Hyperdynamic sepsis depresses the circulatory compensation to normovolemic anemia in conscious rats. Morisaki, Hiroshi, William Sibbald, Claudio Martin, Gordon Doig, Kevin Inman. The A C Burton Vascular Biology Laboratory, Victoria Hospital Research Institute, and The Program in Critical Care, University of Western Ontario, London, Canada
APStracts 2:0418A, 1995.
This study was designed to determine whether sepsis modifies the ability to preserve vital organ O2 delivery (QO2) across a clinically relevant range of hematocrits. Ninety rats were randomly allocated to cecal ligation and perforation (CLP) or a sham (SHAM) procedure. Using rat plasma, rat whole blood or packed rat RBCs, respectively, randomization into three different hematocrit subgroups followed: low (21-28%), middle (33-40%), and high (45-52%). Organ blood flows (Q) were measured by the radioactive microsphere technique and organ -QO2's were calculated. Twenty-four hours after laparotomy, the hematocrit grouping had not modified the inter-organ distribution of Q or QO2 in either the CLP or SHAM rats. To characterize overall metabolic O2 reserve, rats were then exposed to hypoxia (FiO2 0.08) for 20 minutes. While cardiac output increased significantly during hypoxia in all experimental groups, myocardial-QO2 failed to increase in the low hematocrit SHAM subgroup and fell significantly in both the middle and low CLP hematocrit subgroups.
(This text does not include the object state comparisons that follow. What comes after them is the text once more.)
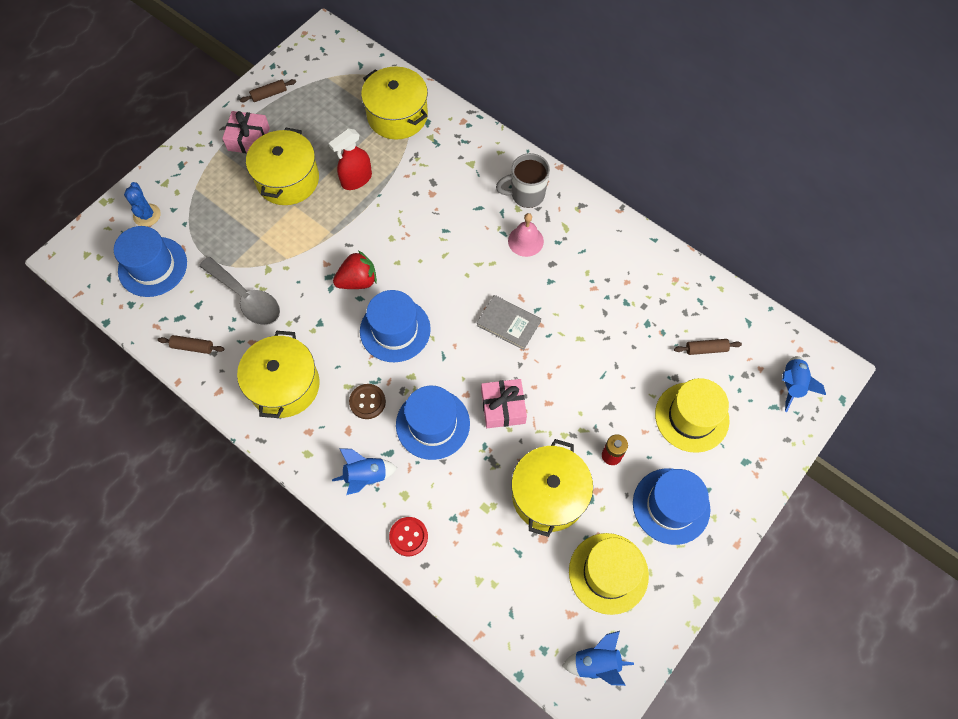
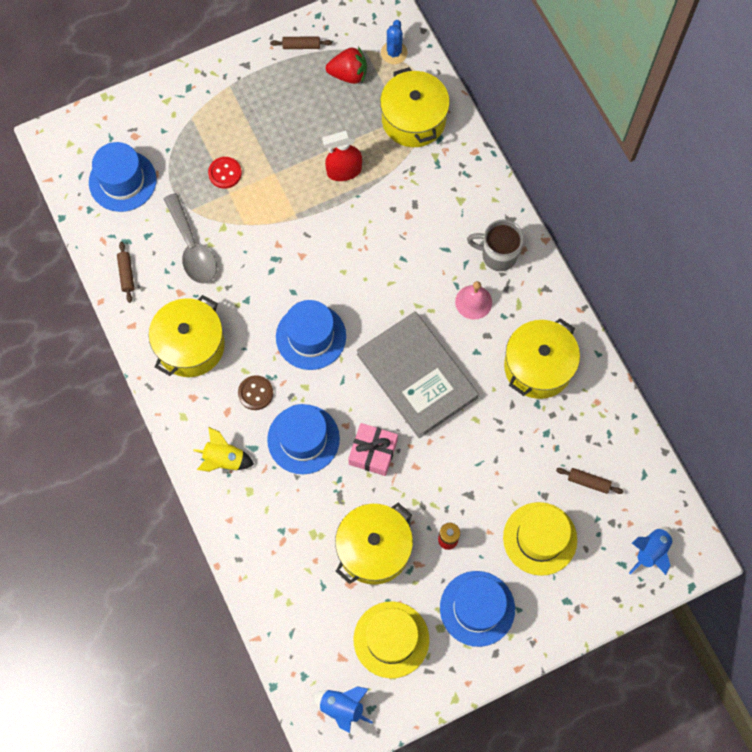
camera: 25 degrees right, 5 degrees up
blue cactus [124,182,161,227] -> blue cactus moved to [381,20,408,64]
brown rolling pin [158,335,224,354] -> brown rolling pin turned 45 degrees clockwise [117,242,135,303]
pink gift [222,111,270,153] -> none
yellow pot [246,128,319,205] -> yellow pot moved to [504,318,580,399]
blue rocket [332,448,397,495] -> yellow rocket [193,427,254,472]
red strawberry [333,250,377,289] -> red strawberry moved to [326,47,367,84]
red button [389,517,428,556] -> red button moved to [208,157,242,189]
grey book [476,295,541,350] -> grey book [357,311,479,438], size x1.97

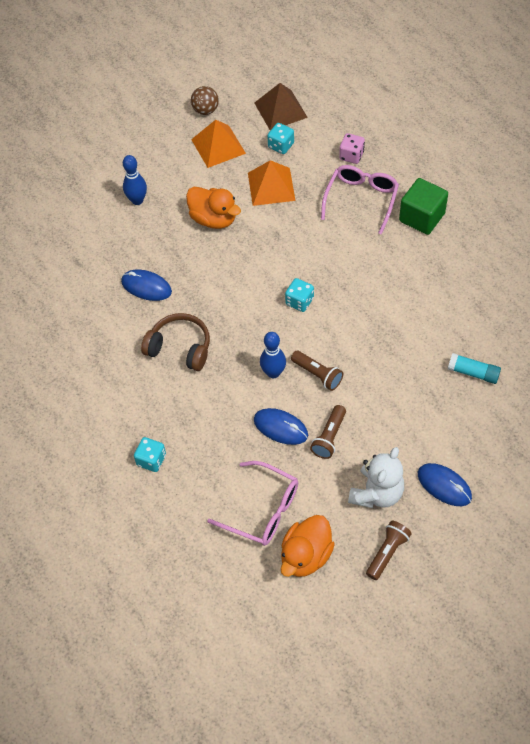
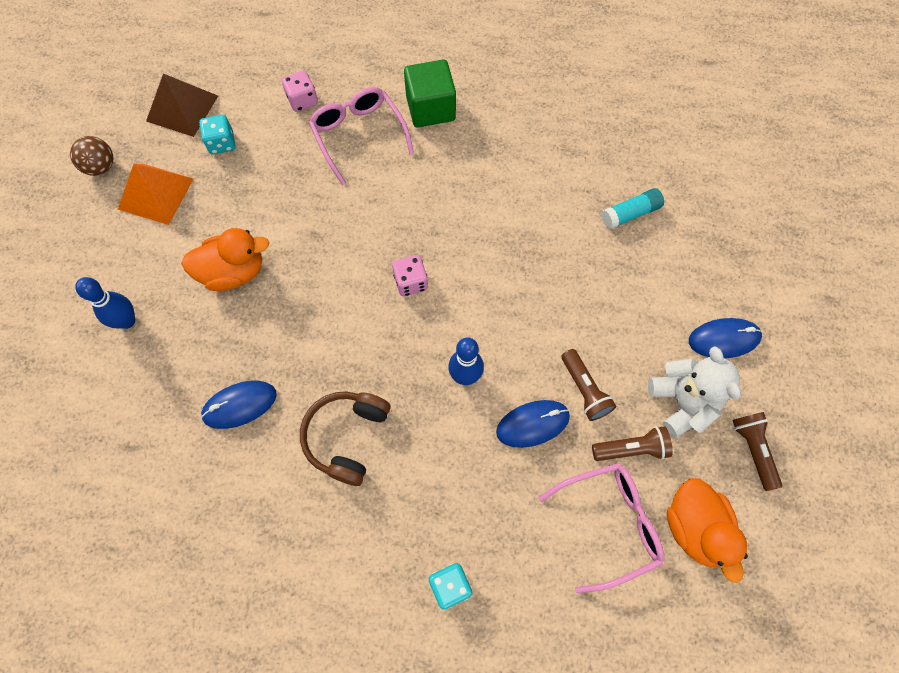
camera: 50 degrees left, 10 degrees up
brown headphones [141,313,210,371] -> brown headphones turned 45 degrees counterclockwise [300,392,391,486]
orange pyramid [248,160,295,206] -> none
turquoise dice [285,278,314,312] -> pink dice [392,255,428,297]
brown flashlight [291,351,343,391] -> brown flashlight moved to [592,426,673,461]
There was also a lesser redistribution of QO2 away from the small intestine in the low hematocrit CLP subgroup when compared to the high hematocrit subgroup. We conclude that myocardial-QO2 is more effectively maintained in septic hypoxic rats if the hematocrit is maintained at levels greater than 45%.

Received 19 April 1995; accepted in final form 19 September 1995.
APS Manuscript Number A428-5.
Article publication pending Journal of Applied Physiology.